Right. But we do have the space for imported herds of deer, although by now the poor animals (they never asked to be brought here) must be choking from the traffic pollution around the busy National Monument (Monas) park in Central Jakarta.
We can foot the bill to build expensive statues and renovate the Hotel Indonesia traffic circle, although it does not look so different to me. Shopping malls (at least nine more retail centers will open this year), spiraling office buildings, luxury apartments, ostentatious hotels -- we have them all.
But a playground for children? Forget it -- for we have shopping malls to provide their own form of retail therapy. Parks? We have them but they are certainly not comfortable or inviting places to smell the roses.
No clean water? Buy bottled. Waste and flood problems? Oh, there is no money to deal with them, so take your multivitamins to shore up your immune system and invest in a rubber dinghy.
Still, we can afford to build another grandiose attraction (maybe the city administration's investment/tourism slogan should be "Build it, and they will come"). We will soon see the construction of the world's tallest tower, the 558-meter Jakarta Tower in Kemayoran area, Central Jakarta.
We are truly something else.
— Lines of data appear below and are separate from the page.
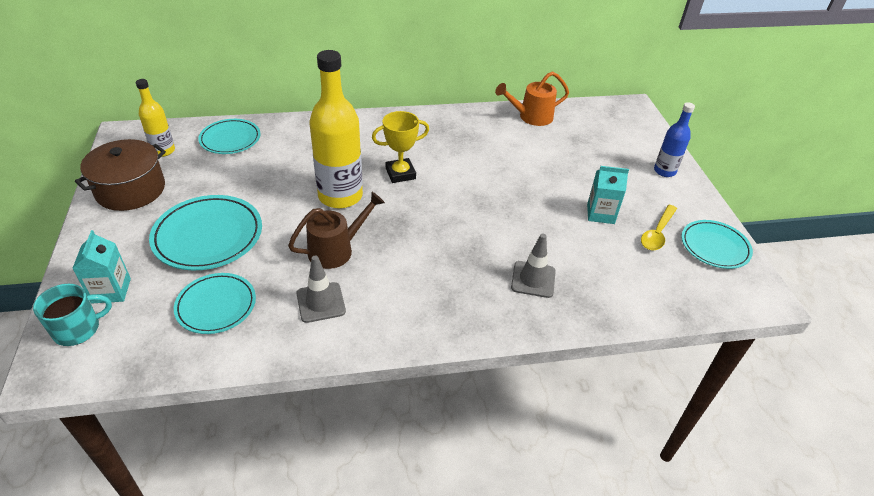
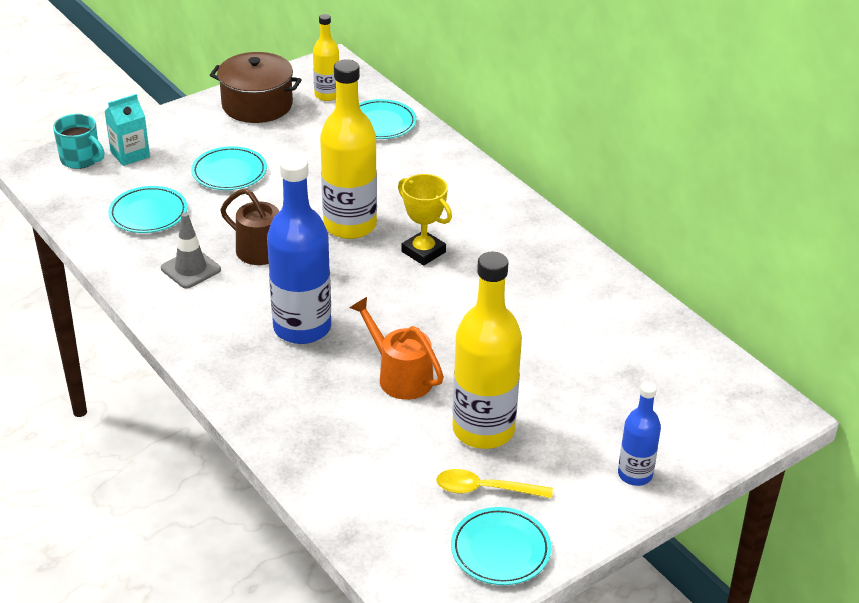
camera: 65 degrees right, 5 degrees down
(208, 236) = (229, 172): turquoise plate -> turquoise plate, size x0.66
(444, 261) = (302, 328): none -> blue bottle
(531, 117) = (644, 320): orange watering can -> orange watering can (399, 376)
(533, 279) = (321, 400): grey traffic cone -> none
(600, 214) = (483, 430): turquoise carton -> yellow bottle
Our per capita income is US$710 per year, according to the World Bank's statistics on Indonesia, but somehow we can afford to plunk down Rp 2.7 trillion for a tower.
OK, pinch me now, please.
Unfortunately, this is not a nightmare. Instead, I am increasingly getting to know the feeling of being swallowed up that in shown in artist Ken Pattern's pictures of Jakarta's smothering labyrinths.
"Maybe after his comparative study trips abroad, Jakarta Governor Sutiyoso wants to transform the city into one that is equal with other metropolitan cities," reasoned my husband.
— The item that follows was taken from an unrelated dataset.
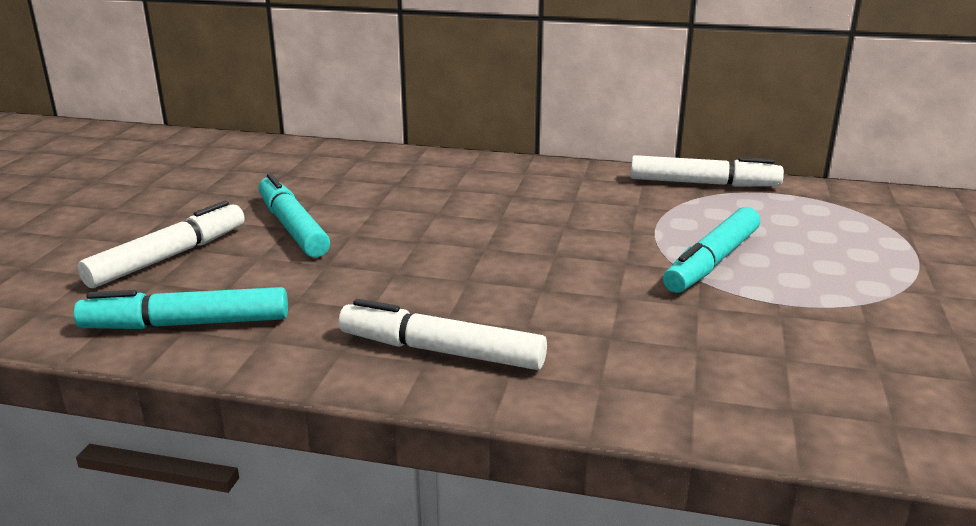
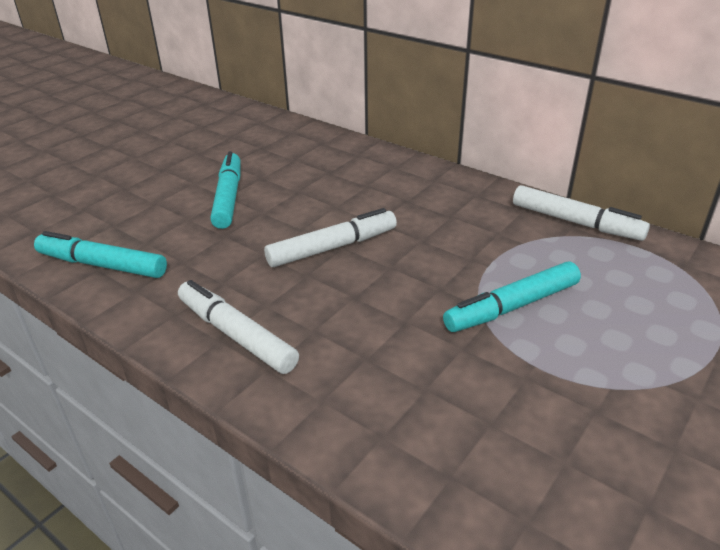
camera: 25 degrees right, 10 degrees up
(169, 257) = (135, 206): white marker -> white marker (332, 247)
"But it's superficial," I insisted. "It's like going through plastic surgery to look like Britney Spears -- you're still not her."
Are we so busy reaching high into the sky that we forget the ugly reality down below?
Several months ago, we witnessed people uprooted from their homes as the city forged on with development plans. Only the other day, media headlines told of another human tragedy: Students of SMP 56 state junior high school, located in the upmarket Melawai area in South Jakarta, had to study in an adjacent parking lot because their institution is earmarked for development (they were allowed back in on Friday).
In city which aspires to be one of the metropolitan centers of the region and the world, how are such tragedies tolerable?
"You should try to think positively," my husband said.
Yeah, right. I know about the land swap deal and the plan to turn the school into a commercial area. But there was something not quite right when Sutiyoso sent in his public order officers to take over the school in the first place.
Are we fighting children now? Or was he simply too impatient to wait for a court verdict, so he felt he should take matters into his own hands?
Even without my husband's coaxing, I think I strive to be a positive person. It's just so hard -- and frustrating -- when the decisions that are made are mind-numbingly out of touch with the reality of our lives.
How many more shopping malls are needed by the city's 10 million people? How many more hotels, apartments or office buildings will be squeezed into this already crowded city?
I feel a sudden urge to take a long, deep, calming breath. But, like the rest of my fellow citizens, I guess I will have to go out of this stifling city to find a bit of fresh air.